En fait, malgré la marque de servilité et ses intentions remarquables, sa compétence juridique n’est pas exactement définie, elle ne répond pas à un cadre juridique préalablement tracé et précis. Ce Comité se limite uniquement à énoncer les principes de libertés et de droit de l’homme, en voulant éviter sans doute de révéler l’orientation politique et idéologique qu’il veut assigner à l’avance aux Etats. Il a préféré laisser à l’appréciation des seuls juges qu’il nomme pour décider dans les litiges sur la base référentielle des jurisprudences de la Communauté Européenne et de la CEA.

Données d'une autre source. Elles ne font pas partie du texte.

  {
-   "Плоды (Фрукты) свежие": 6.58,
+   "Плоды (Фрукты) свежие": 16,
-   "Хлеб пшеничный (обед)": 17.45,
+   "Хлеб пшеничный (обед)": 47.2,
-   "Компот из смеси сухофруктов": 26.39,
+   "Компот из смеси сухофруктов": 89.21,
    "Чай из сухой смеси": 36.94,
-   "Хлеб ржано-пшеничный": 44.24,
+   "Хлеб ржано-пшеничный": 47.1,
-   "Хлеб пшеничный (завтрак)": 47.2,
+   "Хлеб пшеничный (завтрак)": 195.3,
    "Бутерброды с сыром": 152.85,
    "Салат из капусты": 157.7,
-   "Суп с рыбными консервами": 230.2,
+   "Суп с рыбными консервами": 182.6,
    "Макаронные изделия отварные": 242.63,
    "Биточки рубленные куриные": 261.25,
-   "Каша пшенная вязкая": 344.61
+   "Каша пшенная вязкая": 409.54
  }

Il a fini par créer un chevauchement des compétences avec les organes de l’U A et celles de l’ONU. Il ne possède aucun pouvoir de droit pénal, si ce n’est que le pouvoir d’agir par des incitations et sanctions à travers les pays membres et un fonds commun de dépôt qu’il utilise à des fins de sanctions.

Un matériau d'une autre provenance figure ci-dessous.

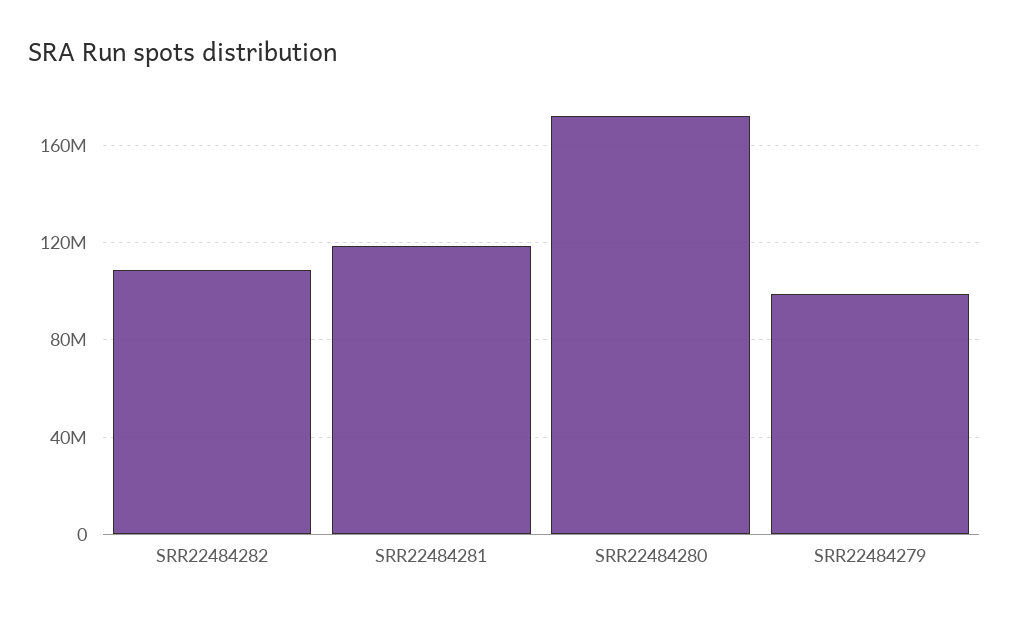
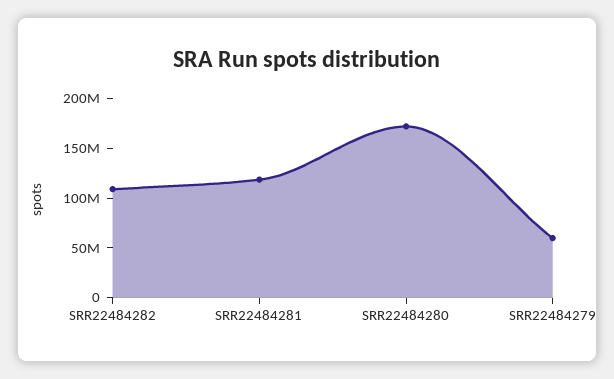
  {
    "SRR22484282": 110000000,
    "SRR22484281": 120000000,
    "SRR22484280": 170000000,
-   "SRR22484279": 100000000
+   "SRR22484279": 60000000
  }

En bref, l’activisme et surtout le dessein de ce Comité nous laisse envisager l’assurance dans la relève de la Françafrique et de la garantie de la présence et du maintien aussi de la main agissante de la France et de l’impérialisme sur cette partie de l’Afrique, d’autant que la France de par son passé colonial et le rejet de sa présence qui s’amplifie, rentre dans une spirale de reniement dans le continent. Elle comptera sur sa « 5ème colonne ».

Cette organisation, si elle veut être constructive, devrait prendre exemple et tirer des leçons sur la constitution évolutive des grands ensembles qui ne se réalisent pas à coups de sanctions mais de négociations et d’échanges. En tout cas pas au détriment de la souveraineté de chaque Etat et le respect de chaque entité nationale pour consolider progressivement leur union.

La CEDEAO a connu déjà des fissures par le retrait de la Mauritanie qui préfère vouer son action à la construction du L’UMA, suivant l’exemple de l’Algérie qui a refusé de porter son adhésion. Le Maroc a récemment rejoint l’organisation ; la Guinée a été sanctionnée par la CEDEAO pour fait de coup d’Etat, tant bien que mal les Guinéens n’ont pas vécu de conséquences graves. D’ailleurs ce pays refuse de s’aligner sur les positions de la CEDEAO, concernant le Mali. D’autres pays ont rejoint ou vont la rejoindre.

Des observateurs ont souligné que l’organisation se sent moins concernée par les dérives autoritaires de certains Présidents qui baignent dans le déni et la corruption, qui continuent à se maintenir à vie au pouvoir.

La grande fissure provient tout d’abord du pays concerné : il refuse le dictat de cette organisation tout comme celui de la France et de son armée. Aussi des manifestations à répétition se déroulent dans des contrées maliennes. Le peuple voisin Burkina B. s’est joint à la lutte en soutien du peuple Malien face à la CEDEAO et à leur confrontation à la situation désastreuse sécuritaire. Les forces armées françaises sont nettement ciblées. Elles sont accusées de vouloir faire du sur place et d’entretenir leur présence dans les pays membres de la CEDEAO et notamment au Mali, au Burkina Faso et au Niger. Contre une situation qui perdure ces peuples ne sont pas près à baisser les bras. Le mouvement de contestation ira en s’amplifiant à d’autres contrées et à d’autres peuples. La solidarité internationale doit se manifester avec nos frères Maliens, Bourkina B., Nigériens. Il semble que nous assistons à un deuxième éveil africain, celui de la prise en compte de son destin face aux menaces en tout genre et que beaucoup d’enjeux mondiaux se dénoueront demain en Afrique.